Digital Asana Project

VIDEO: Jumping into Eka Pada Koundinyasana II

Today I’m reposting an old video that demonstrates one of the most fun transitions in yoga: Jumping from Down-Dog into Eka Pada Koundinyasana II. As I continue to rebuild my yoga practice, I am eager to play around with this again. This challenging transition was always one of my favorites, as it can be pretty exhilarating to fly through the air and land safely in an arm balance.eka pada 2

On its own, Eka Pada Koundinyasana II is already a difficult pose. There are a lot of other ways to get into the pose that do not involve your feet leaving the ground, and I certainly recommend mastering those before ever attempting this transition.

Below is the original post, from way back in 2006, in its entirety:


In this video, I demonstrate jumping into Eka Pada Koundinyasana II from Down-Dog. This transition is similar to the other ones posted last week in that it requires a great deal of control when “landing” the pose. The control comes from both arm stength and so-called core strength.

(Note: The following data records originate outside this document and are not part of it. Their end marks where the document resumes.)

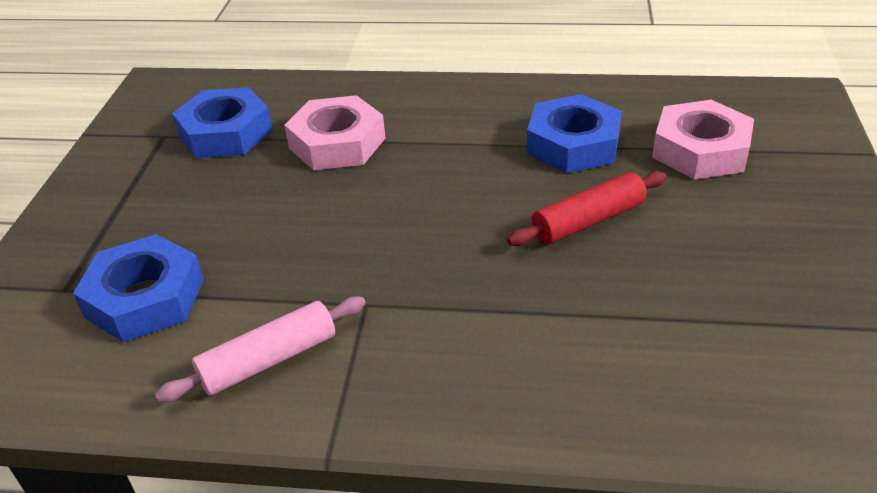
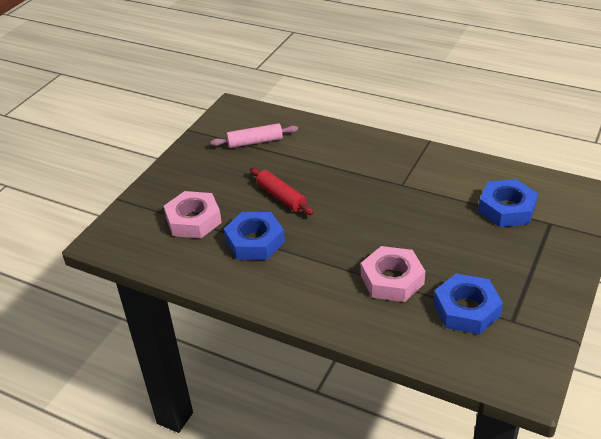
camera: 160 degrees left, 0 degrees up
pink rolling pin [155,296,366,402] -> pink rolling pin moved to [211,123,298,148]
red rolling pin [507,171,667,246] -> red rolling pin turned 60 degrees clockwise [250,167,314,215]

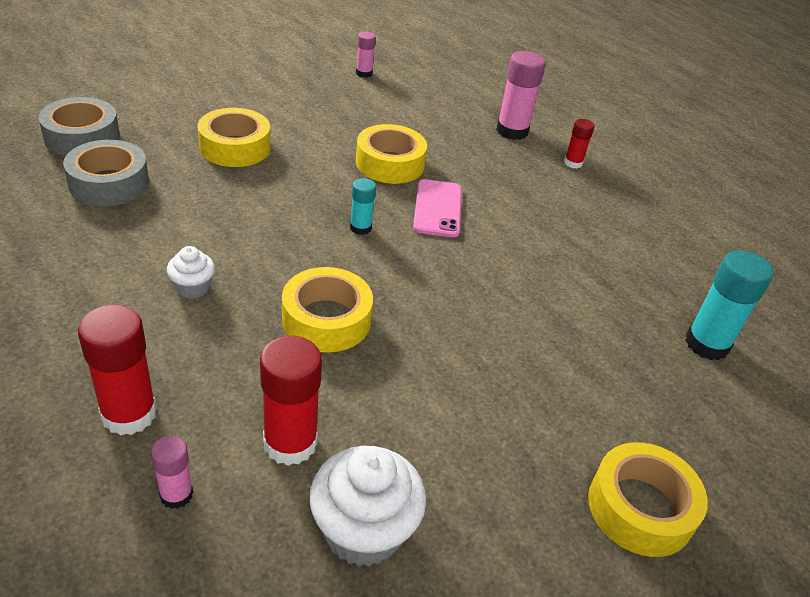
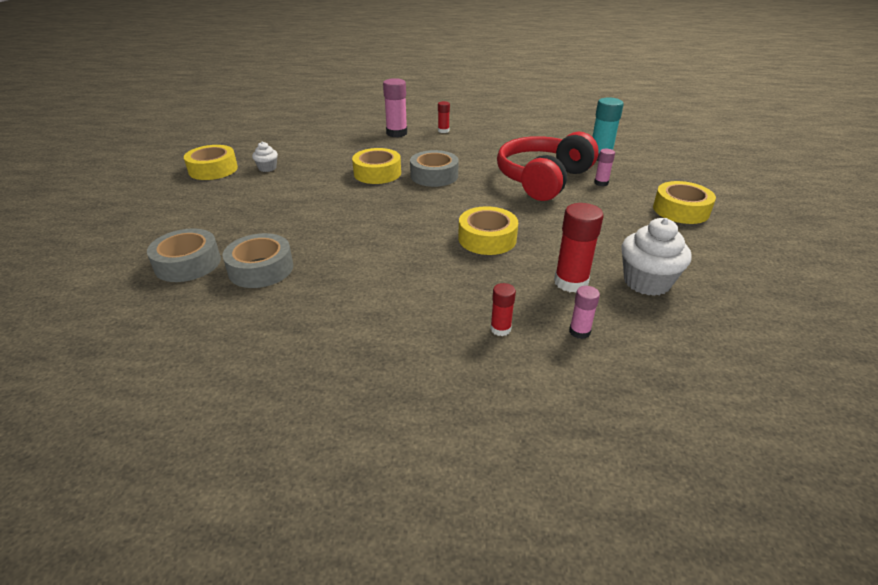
camera: 45 degrees left, 5 degrees down
red glue stick [78,305,157,436] -> red glue stick [490,283,516,336], size x0.56
white cupcake [167,246,215,299] -> white cupcake moved to [252,142,278,172]
yellow tape [198,108,270,167] -> yellow tape moved to [184,145,238,180]
turquoise glue stick [350,178,376,235] -> none
pink glue stick [356,32,376,78] -> pink glue stick moved to [594,149,615,186]
pink phone [413,179,462,237] -> grey tape [410,150,459,187]
none -> red headphones [497,132,599,201]

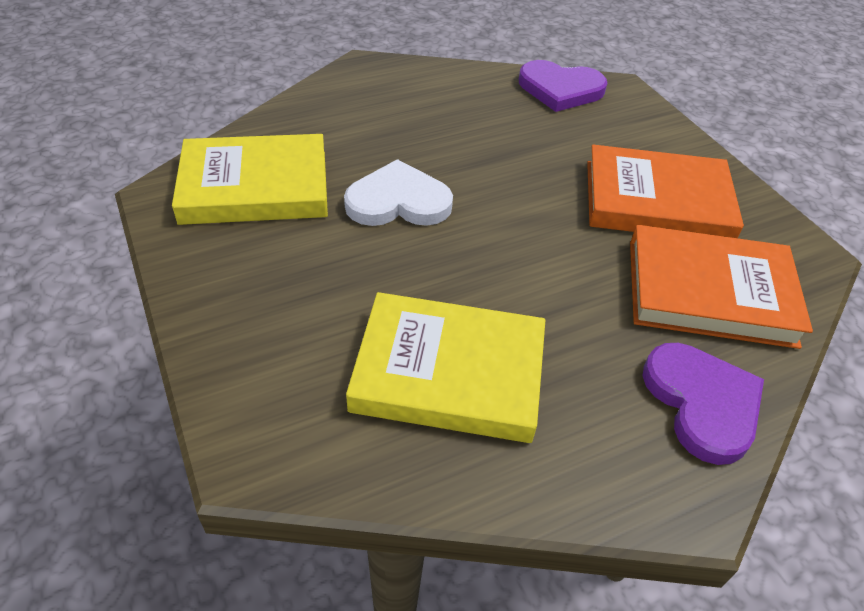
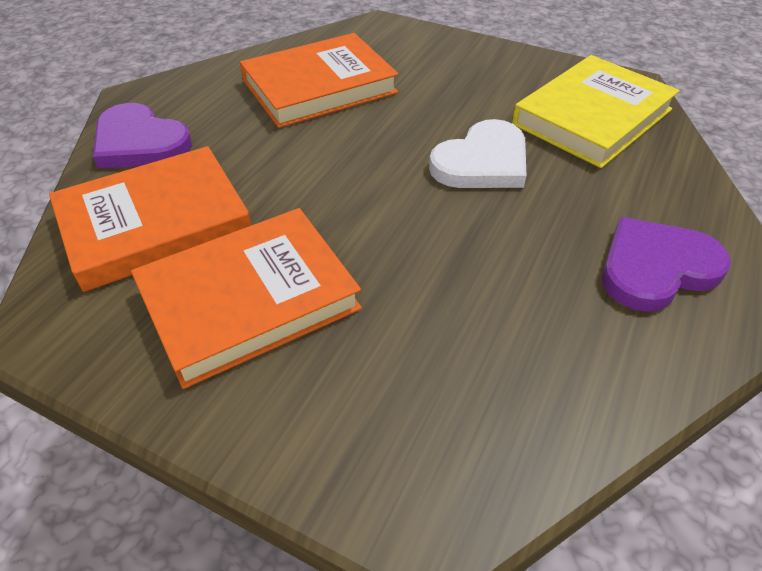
camera: 145 degrees right, 0 degrees up
yellow book [346,292,545,443] -> orange book [240,33,399,128]
purple heart [519,60,607,112] -> purple heart moved to [602,217,731,312]

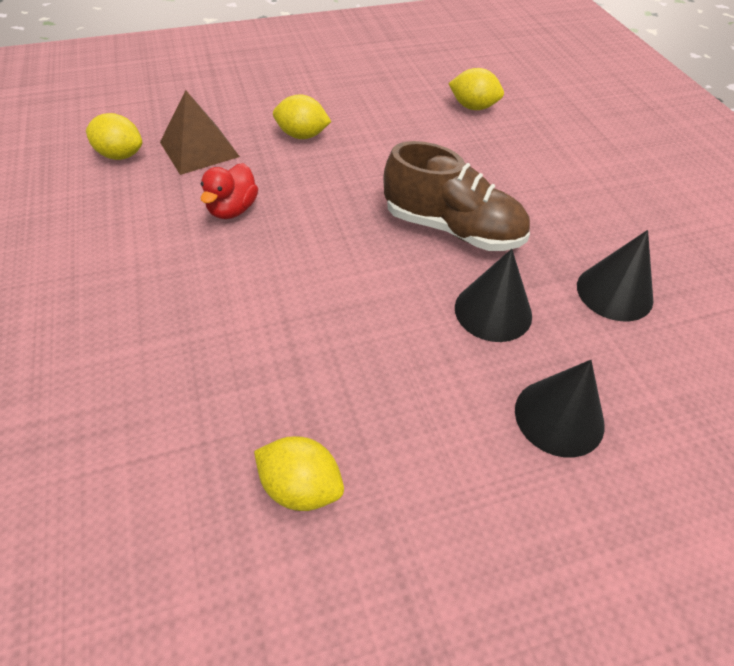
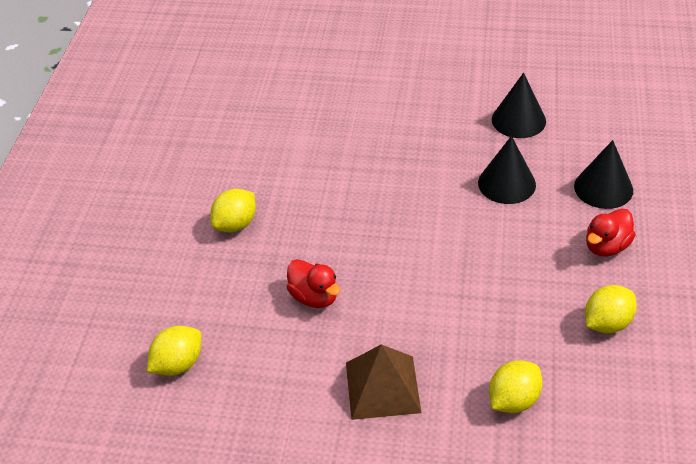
camera: 60 degrees left, 5 degrees down
brown pyramid [160,90,240,175] -> brown pyramid moved to [346,344,422,420]
brown shoe [384,141,530,251] -> none
yellow lemon [448,68,504,110] -> yellow lemon moved to [489,360,542,413]
none -> red duck [586,208,636,257]

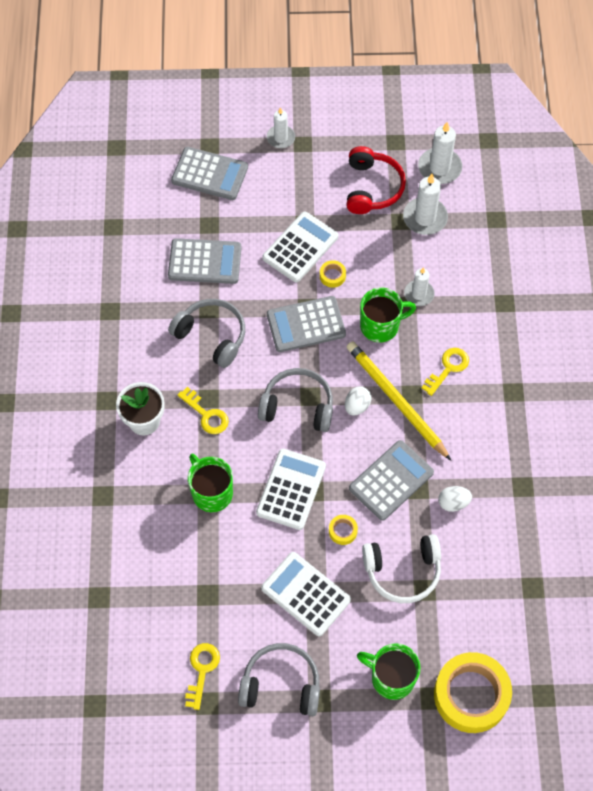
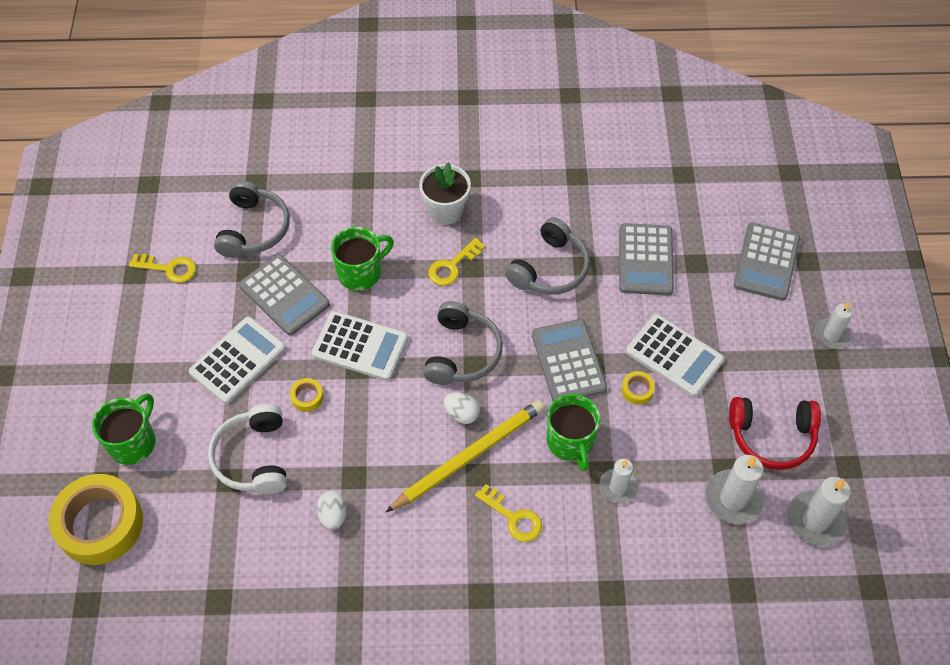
camera: 90 degrees right, 5 degrees down
grey headphones [238,643,320,716] -> grey headphones moved to [214,180,290,258]
grey calculator [349,440,434,521] -> grey calculator moved to [239,254,330,336]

In my demonstration, I start by doing a prep pose where I bring the right knee forward and rest it briefly on the back of the right upper arm. The purpose of this prep pose is to get the feel for moving the right leg high and onto the arm. It is also meant as practice for getting the proper positioning of the arms for Eka Pada Koundinyasana II, which is roughly the same position as Chaturanga arms. Lastly, the prep pose is supposed to mimic the controlled resistance that the arms, core, and shoulders will need to exert in order to slowly land the jump from Down-Dog to Eka Pada Koundinyasana II successfully and safely.

Disclaimer: I am not a certified yoga instructor, and the ideas and opinions expressed here are not intended to be formal instruction on yoga poses. If you plan to start up a yoga practice, or if you have one and plan to do any of the yoga poses described in this blog, please seek out an experienced, living, breathing yoga teacher to guide you with hands-on instruction.